Par un mémoire en défense, enregistré le 29 juillet 2022, le préfet du Jura conclut au rejet de la requête.
Il soutient que les moyens soulevés par le requérant ne sont pas fondés.
Par un courrier du 23 août 2022, les parties ont été informées, en application de l'article R. 611-7 du code de justice administrative, que le tribunal était susceptible de procéder d'office à la substitution du pouvoir de régularisation discrétionnaire dont dispose le préfet aux dispositions de l'article L. 435-1 du code de l'entrée et du séjour des étrangers et du droit d'asile, comme base légale de la décision de refus de séjour contestée.
M. A a été admis au bénéfice de l'aide juridictionnelle totale par une décision du 19 août 2022.
Vu les autres pièces du dossier ;
Vu :
- l'accord du 9 octobre 1987 entre le Gouvernement de la République française et le Gouvernement du royaume du Maroc en matière de séjour et d'emploi ;
- le code de l'entrée et du séjour des étrangers et du droit d'asile ;
- la loi n° 91-647 du 10 juillet 1991 ;
- le code de justice administrative.
Le président de la formation de jugement a dispensé le rapporteur public, sur sa proposition, de prononcer des conclusions à l'audience.

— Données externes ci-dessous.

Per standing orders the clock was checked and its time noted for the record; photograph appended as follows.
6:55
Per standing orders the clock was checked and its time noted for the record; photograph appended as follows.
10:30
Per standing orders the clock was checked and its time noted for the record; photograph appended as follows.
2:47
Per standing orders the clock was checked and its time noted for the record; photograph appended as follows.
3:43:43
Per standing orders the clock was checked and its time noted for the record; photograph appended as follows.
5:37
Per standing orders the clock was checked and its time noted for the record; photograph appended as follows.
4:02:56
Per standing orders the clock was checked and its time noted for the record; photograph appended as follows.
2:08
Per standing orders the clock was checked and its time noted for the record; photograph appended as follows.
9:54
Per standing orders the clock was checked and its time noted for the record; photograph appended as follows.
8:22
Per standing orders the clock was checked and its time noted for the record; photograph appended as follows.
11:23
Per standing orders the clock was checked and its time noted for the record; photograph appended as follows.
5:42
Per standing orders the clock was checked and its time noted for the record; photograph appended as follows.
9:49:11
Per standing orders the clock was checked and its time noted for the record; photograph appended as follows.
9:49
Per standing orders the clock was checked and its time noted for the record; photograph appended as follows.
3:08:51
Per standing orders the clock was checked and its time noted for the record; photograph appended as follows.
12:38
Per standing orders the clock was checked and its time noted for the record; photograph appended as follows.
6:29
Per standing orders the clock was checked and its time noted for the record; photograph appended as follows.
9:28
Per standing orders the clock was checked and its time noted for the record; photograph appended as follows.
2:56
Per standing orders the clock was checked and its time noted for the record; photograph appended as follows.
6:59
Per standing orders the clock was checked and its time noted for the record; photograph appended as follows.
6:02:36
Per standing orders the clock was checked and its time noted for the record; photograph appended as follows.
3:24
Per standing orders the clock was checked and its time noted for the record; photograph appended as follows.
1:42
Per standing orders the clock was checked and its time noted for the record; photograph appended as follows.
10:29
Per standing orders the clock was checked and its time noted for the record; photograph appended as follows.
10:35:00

Les parties ont été régulièrement averties du jour de l'audience.
Le rapport de Mme B a été entendu au cours de l'audience publique.
Considérant ce qui suit :
1. M. A, ressortissant marocain né le 15 janvier 1985, est entré régulièrement en France muni d'une carte de séjour pluriannuel délivrée en qualité de travailleur saisonnier, valable du 26 septembre 2017 au 25 septembre 2020. Le 6 avril 2022, le requérant a sollicité l'octroi d'un titre de séjour portant la mention " salarié ". Par un arrêté du 25 mai 2022, le préfet du Jura a rejeté sa demande, lui a fait obligation de quitter le territoire français dans un délai de trente jours et a fixé le pays de renvoi. M. A demande l'annulation de ces décisions.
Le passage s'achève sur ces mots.